**EXERCISE REQUIREMENTS**
Go through the entries and copy every line that has the string "praise" in it.

Dataset entries

===

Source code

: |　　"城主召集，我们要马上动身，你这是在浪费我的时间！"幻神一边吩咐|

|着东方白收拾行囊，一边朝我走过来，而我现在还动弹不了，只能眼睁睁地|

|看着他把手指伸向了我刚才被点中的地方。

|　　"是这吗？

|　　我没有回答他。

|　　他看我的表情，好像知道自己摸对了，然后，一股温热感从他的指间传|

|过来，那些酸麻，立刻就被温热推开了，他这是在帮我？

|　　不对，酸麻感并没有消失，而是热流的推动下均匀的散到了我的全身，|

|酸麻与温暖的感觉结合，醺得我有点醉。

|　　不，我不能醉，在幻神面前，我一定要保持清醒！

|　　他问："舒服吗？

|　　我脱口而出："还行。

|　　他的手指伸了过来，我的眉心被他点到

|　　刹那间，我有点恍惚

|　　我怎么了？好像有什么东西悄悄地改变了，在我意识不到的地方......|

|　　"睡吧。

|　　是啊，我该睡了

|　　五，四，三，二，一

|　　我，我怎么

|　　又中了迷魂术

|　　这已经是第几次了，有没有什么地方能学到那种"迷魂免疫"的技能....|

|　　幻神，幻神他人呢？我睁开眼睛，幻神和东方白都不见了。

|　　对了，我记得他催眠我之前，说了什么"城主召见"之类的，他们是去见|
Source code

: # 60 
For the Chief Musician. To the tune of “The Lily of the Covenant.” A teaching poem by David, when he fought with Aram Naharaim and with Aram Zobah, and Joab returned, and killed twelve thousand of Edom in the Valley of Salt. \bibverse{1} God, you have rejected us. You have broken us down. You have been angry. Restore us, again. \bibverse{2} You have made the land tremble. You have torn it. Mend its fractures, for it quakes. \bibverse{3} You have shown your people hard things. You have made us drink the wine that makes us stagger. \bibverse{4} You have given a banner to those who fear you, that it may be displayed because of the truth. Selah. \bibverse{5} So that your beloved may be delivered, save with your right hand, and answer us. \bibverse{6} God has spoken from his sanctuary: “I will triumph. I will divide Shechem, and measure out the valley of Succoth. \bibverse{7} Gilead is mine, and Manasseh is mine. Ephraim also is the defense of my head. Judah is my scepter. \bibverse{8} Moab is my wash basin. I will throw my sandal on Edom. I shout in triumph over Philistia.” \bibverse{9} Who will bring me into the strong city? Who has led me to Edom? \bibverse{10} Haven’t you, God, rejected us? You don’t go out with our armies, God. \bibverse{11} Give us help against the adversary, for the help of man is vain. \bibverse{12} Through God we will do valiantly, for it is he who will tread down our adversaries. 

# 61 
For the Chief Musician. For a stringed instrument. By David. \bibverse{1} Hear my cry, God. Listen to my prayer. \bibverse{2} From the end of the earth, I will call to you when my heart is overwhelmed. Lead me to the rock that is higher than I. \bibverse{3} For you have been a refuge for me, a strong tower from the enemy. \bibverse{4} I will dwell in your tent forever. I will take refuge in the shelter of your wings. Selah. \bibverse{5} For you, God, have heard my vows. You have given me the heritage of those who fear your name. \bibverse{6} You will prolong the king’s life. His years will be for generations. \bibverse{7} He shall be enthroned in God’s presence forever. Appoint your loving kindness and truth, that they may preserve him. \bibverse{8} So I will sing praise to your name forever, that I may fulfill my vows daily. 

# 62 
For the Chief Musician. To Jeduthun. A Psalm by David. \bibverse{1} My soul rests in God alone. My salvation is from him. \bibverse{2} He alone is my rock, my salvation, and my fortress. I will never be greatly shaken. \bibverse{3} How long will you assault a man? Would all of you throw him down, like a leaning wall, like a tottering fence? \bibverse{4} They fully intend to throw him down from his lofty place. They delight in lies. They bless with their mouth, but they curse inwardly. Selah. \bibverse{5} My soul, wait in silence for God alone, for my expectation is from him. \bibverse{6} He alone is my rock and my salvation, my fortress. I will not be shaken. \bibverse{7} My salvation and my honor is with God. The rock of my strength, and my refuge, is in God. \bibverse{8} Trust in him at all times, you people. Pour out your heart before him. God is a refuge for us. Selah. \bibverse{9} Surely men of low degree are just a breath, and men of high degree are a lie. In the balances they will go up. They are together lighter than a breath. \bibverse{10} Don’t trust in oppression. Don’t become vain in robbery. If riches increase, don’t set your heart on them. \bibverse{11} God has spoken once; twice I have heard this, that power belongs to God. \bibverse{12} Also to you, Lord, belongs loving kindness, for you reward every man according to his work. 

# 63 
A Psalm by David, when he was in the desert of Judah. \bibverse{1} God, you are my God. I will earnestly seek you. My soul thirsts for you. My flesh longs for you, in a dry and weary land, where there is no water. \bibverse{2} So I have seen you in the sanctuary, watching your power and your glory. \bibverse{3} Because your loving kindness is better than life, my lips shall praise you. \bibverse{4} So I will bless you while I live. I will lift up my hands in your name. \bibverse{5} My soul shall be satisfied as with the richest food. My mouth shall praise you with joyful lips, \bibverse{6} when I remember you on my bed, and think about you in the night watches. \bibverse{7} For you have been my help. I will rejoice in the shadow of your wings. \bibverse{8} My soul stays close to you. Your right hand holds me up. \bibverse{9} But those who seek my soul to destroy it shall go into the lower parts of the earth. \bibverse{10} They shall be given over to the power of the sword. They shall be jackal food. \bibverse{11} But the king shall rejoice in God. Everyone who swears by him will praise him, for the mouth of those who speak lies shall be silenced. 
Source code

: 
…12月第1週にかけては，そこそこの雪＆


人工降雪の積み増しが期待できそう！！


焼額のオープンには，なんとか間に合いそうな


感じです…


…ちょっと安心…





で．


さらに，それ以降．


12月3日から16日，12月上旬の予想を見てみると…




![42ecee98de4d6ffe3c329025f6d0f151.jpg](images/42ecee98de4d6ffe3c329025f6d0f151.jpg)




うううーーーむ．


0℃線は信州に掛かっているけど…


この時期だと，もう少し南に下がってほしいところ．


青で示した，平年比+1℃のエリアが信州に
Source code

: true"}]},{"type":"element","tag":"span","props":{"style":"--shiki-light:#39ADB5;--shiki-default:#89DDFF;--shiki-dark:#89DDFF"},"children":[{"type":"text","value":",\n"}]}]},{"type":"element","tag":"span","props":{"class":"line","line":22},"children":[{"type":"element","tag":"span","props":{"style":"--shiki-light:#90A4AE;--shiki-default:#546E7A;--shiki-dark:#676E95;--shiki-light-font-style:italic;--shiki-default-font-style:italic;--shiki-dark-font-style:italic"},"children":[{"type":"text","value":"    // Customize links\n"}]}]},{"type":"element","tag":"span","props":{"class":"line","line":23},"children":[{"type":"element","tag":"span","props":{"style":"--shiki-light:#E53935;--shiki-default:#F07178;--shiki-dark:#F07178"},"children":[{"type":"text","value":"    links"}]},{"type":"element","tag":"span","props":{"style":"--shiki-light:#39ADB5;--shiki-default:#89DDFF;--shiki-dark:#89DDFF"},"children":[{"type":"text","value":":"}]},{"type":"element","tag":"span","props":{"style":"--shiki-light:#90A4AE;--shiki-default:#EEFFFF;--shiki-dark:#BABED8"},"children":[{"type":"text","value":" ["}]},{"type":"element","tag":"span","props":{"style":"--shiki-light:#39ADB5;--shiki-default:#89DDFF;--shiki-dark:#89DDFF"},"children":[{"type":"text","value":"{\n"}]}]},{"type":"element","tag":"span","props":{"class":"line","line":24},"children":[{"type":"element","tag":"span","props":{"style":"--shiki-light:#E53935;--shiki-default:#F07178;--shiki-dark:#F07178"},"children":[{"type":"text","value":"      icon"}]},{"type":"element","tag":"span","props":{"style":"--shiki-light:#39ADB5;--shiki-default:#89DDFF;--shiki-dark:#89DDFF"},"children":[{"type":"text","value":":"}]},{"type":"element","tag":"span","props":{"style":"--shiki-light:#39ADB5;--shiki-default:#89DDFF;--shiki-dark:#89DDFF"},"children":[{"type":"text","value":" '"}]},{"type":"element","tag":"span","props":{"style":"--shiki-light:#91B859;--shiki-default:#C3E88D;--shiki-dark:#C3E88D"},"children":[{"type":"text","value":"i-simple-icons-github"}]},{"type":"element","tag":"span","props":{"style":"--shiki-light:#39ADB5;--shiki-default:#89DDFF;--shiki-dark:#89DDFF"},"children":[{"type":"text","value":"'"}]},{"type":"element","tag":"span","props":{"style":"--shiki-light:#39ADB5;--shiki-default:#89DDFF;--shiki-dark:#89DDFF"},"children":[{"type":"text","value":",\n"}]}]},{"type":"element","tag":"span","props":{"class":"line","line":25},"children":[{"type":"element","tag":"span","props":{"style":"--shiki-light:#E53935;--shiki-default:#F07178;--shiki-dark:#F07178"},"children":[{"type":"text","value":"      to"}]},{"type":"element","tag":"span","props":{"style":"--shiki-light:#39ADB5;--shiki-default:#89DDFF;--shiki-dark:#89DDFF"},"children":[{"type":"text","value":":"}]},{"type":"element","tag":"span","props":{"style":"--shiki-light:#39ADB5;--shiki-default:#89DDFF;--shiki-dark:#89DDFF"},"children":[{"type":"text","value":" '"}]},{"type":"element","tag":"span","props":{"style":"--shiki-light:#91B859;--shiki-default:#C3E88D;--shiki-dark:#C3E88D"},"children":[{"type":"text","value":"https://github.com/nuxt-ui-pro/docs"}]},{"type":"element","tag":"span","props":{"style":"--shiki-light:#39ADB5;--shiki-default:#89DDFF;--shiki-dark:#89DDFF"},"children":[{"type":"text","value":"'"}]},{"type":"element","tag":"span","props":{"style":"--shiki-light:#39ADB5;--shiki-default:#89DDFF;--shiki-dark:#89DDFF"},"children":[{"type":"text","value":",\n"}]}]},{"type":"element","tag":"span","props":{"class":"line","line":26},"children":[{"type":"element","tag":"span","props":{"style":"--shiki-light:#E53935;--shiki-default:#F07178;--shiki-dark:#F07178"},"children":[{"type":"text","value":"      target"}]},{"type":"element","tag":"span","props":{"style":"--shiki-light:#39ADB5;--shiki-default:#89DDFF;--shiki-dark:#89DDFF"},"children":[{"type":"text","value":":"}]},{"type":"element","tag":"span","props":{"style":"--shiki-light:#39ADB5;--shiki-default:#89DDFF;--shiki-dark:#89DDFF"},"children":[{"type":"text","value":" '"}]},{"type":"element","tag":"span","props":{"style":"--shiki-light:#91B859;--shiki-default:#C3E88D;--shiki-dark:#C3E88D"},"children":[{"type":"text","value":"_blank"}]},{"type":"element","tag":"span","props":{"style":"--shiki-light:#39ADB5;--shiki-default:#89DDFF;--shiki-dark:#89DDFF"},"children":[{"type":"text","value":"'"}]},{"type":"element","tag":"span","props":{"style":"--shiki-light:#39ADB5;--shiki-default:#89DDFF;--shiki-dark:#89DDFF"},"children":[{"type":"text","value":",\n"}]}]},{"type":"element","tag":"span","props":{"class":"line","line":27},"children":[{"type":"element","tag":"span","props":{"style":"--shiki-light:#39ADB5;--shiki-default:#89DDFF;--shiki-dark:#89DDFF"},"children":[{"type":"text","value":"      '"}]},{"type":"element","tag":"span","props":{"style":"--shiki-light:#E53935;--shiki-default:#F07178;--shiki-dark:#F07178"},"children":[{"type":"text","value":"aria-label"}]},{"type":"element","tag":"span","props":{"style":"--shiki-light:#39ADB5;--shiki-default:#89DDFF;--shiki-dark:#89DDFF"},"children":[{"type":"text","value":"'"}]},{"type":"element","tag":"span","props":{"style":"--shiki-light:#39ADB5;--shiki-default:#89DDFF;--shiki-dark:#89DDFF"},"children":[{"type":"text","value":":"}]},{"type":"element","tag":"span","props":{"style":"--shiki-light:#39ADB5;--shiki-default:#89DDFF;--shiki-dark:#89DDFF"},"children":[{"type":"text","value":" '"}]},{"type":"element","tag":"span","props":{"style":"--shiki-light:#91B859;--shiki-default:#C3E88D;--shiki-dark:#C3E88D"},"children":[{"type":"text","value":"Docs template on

===

**RESULT OF THE EXERCISE**
For the Chief Musician. For a stringed instrument. By David. \bibverse{1} Hear my cry, God. Listen to my prayer. \bibverse{2} From the end of the earth, I will call to you when my heart is overwhelmed. Lead me to the rock that is higher than I. \bibverse{3} For you have been a refuge for me, a strong tower from the enemy. \bibverse{4} I will dwell in your tent forever. I will take refuge in the shelter of your wings. Selah. \bibverse{5} For you, God, have heard my vows. You have given me the heritage of those who fear your name. \bibverse{6} You will prolong the king’s life. His years will be for generations. \bibverse{7} He shall be enthroned in God’s presence forever. Appoint your loving kindness and truth, that they may preserve him. \bibverse{8} So I will sing praise to your name forever, that I may fulfill my vows daily. 
A Psalm by David, when he was in the desert of Judah. \bibverse{1} God, you are my God. I will earnestly seek you. My soul thirsts for you. My flesh longs for you, in a dry and weary land, where there is no water. \bibverse{2} So I have seen you in the sanctuary, watching your power and your glory. \bibverse{3} Because your loving kindness is better than life, my lips shall praise you. \bibverse{4} So I will bless you while I live. I will lift up my hands in your name. \bibverse{5} My soul shall be satisfied as with the richest food. My mouth shall praise you with joyful lips, \bibverse{6} when I remember you on my bed, and think about you in the night watches. \bibverse{7} For you have been my help. I will rejoice in the shadow of your wings. \bibverse{8} My soul stays close to you. Your right hand holds me up. \bibverse{9} But those who seek my soul to destroy it shall go into the lower parts of the earth. \bibverse{10} They shall be given over to the power of the sword. They shall be jackal food. \bibverse{11} But the king shall rejoice in God. Everyone who swears by him will praise him, for the mouth of those who speak lies shall be silenced. 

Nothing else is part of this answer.